***** Records supplied *****

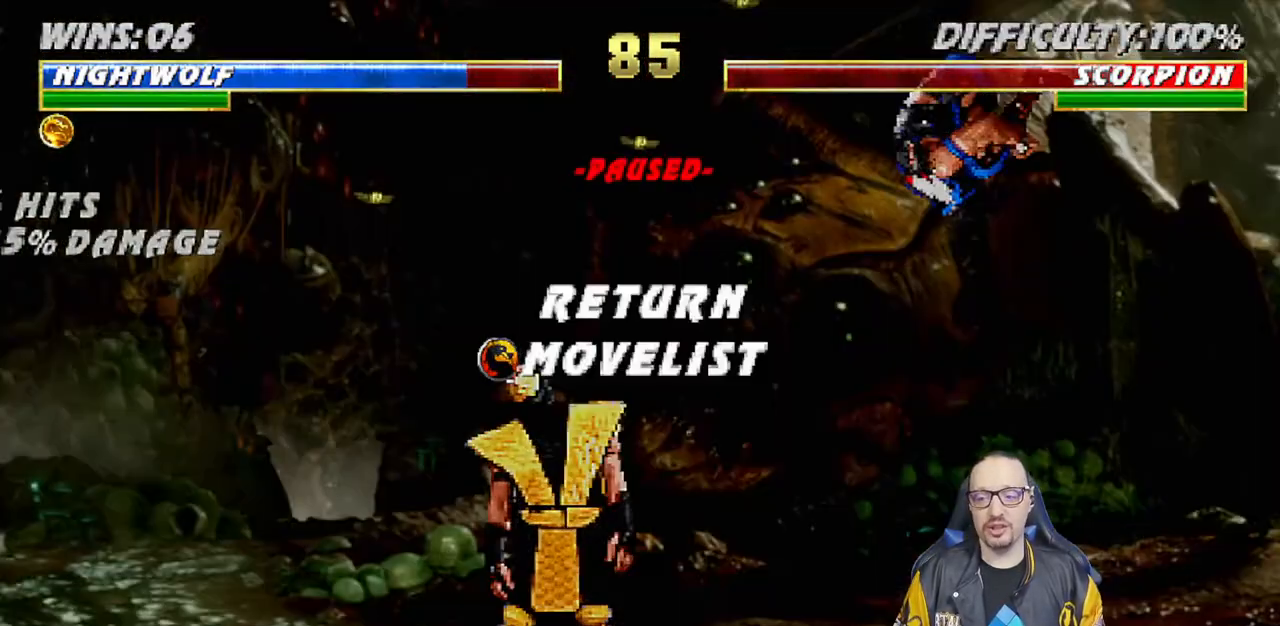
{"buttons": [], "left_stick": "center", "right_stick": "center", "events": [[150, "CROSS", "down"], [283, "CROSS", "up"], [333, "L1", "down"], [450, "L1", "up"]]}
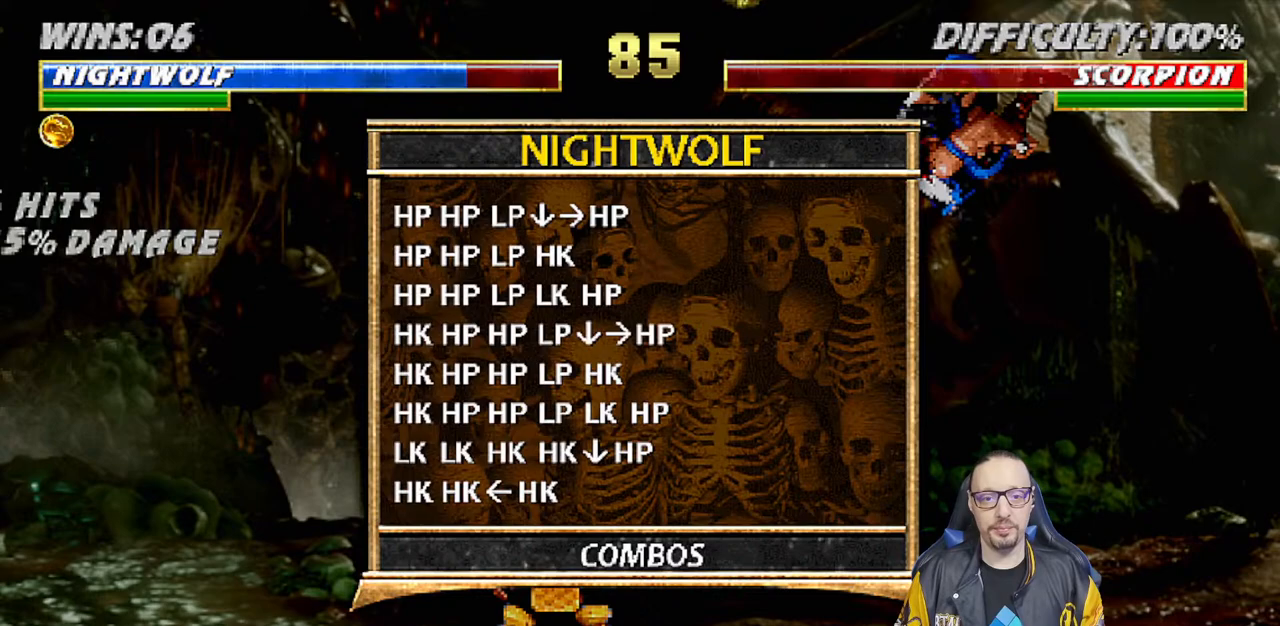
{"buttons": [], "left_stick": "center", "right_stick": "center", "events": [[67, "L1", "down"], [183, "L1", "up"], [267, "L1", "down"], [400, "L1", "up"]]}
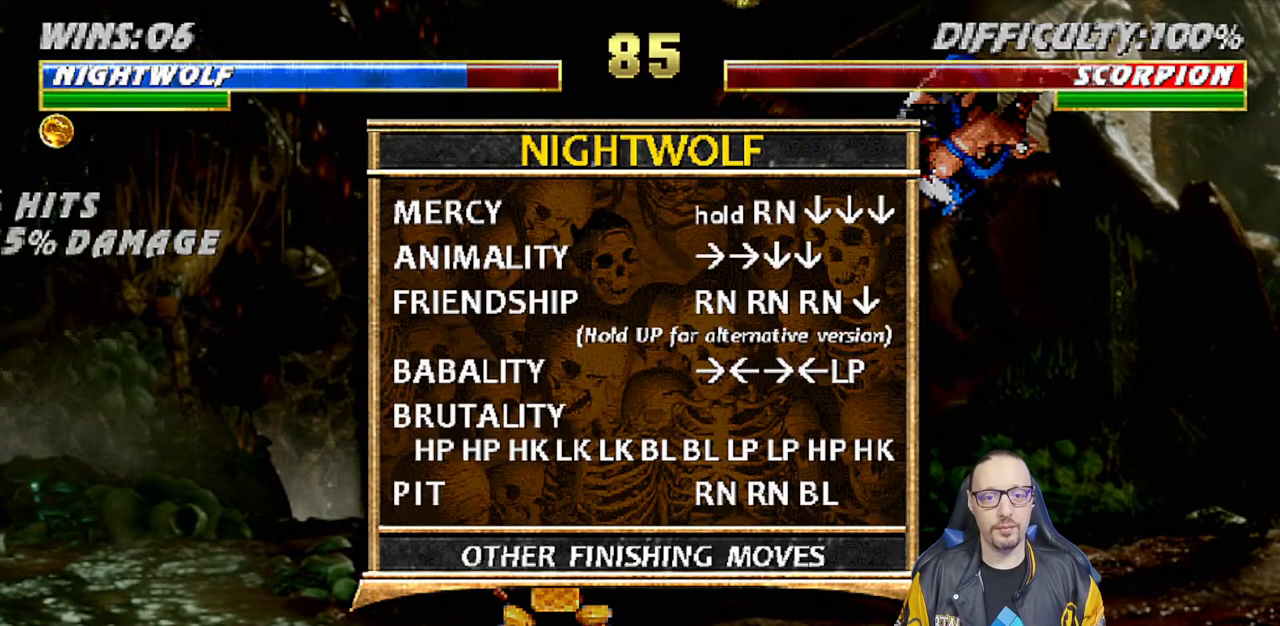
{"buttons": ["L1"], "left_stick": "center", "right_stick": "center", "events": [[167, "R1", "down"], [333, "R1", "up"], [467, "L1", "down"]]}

*****
***** Records supplied *****

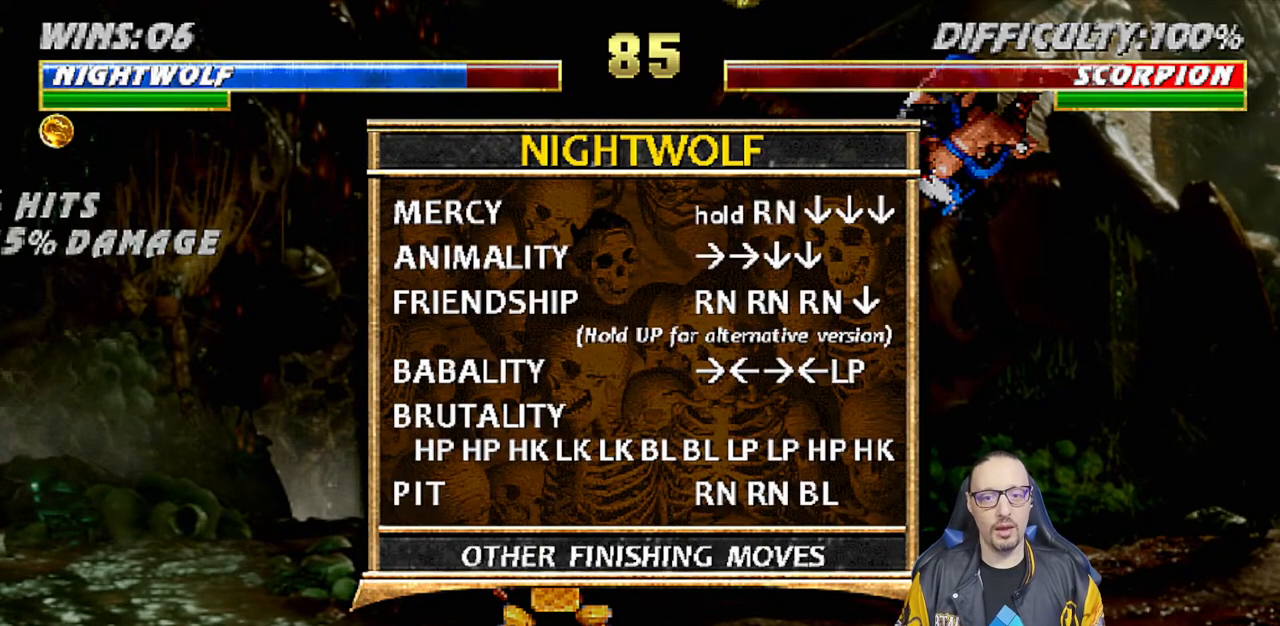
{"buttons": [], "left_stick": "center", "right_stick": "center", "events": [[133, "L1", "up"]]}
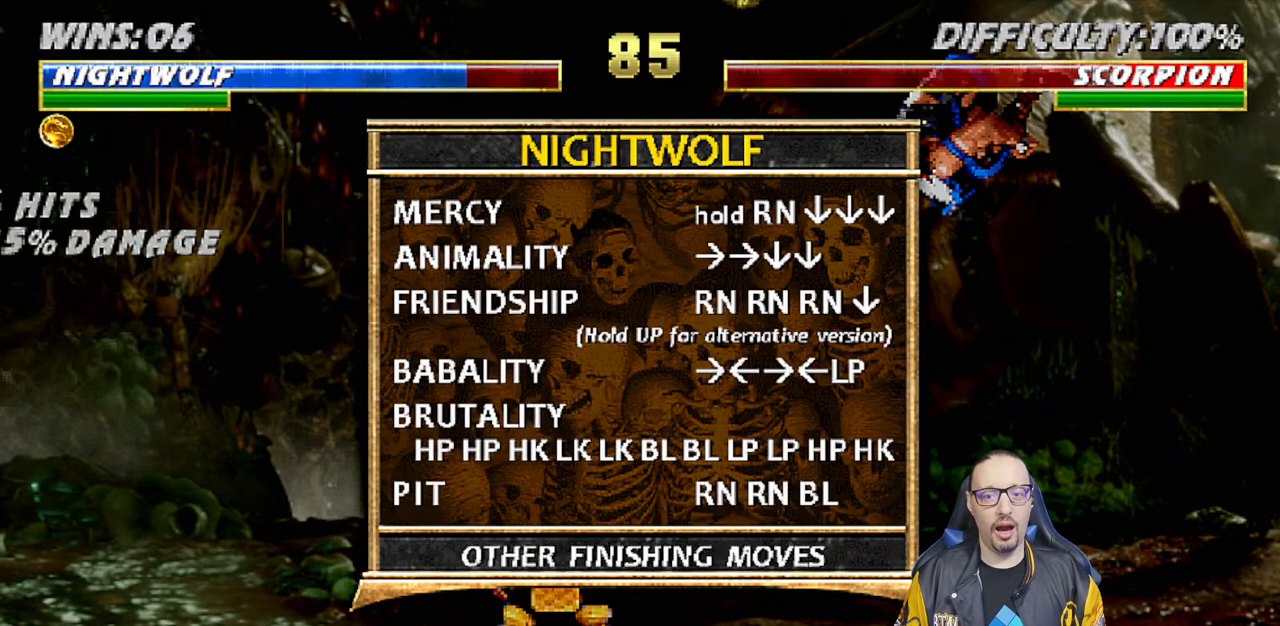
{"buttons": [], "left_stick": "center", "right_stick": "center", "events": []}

*****

- **The task**
If a line of the data contains "down", copy it out.

- **Completed task**
{"buttons": [], "left_stick": "center", "right_stick": "center", "events": [[150, "CROSS", "down"], [283, "CROSS", "up"], [333, "L1", "down"], [450, "L1", "up"]]}
{"buttons": [], "left_stick": "center", "right_stick": "center", "events": [[67, "L1", "down"], [183, "L1", "up"], [267, "L1", "down"], [400, "L1", "up"]]}
{"buttons": ["L1"], "left_stick": "center", "right_stick": "center", "events": [[167, "R1", "down"], [333, "R1", "up"], [467, "L1", "down"]]}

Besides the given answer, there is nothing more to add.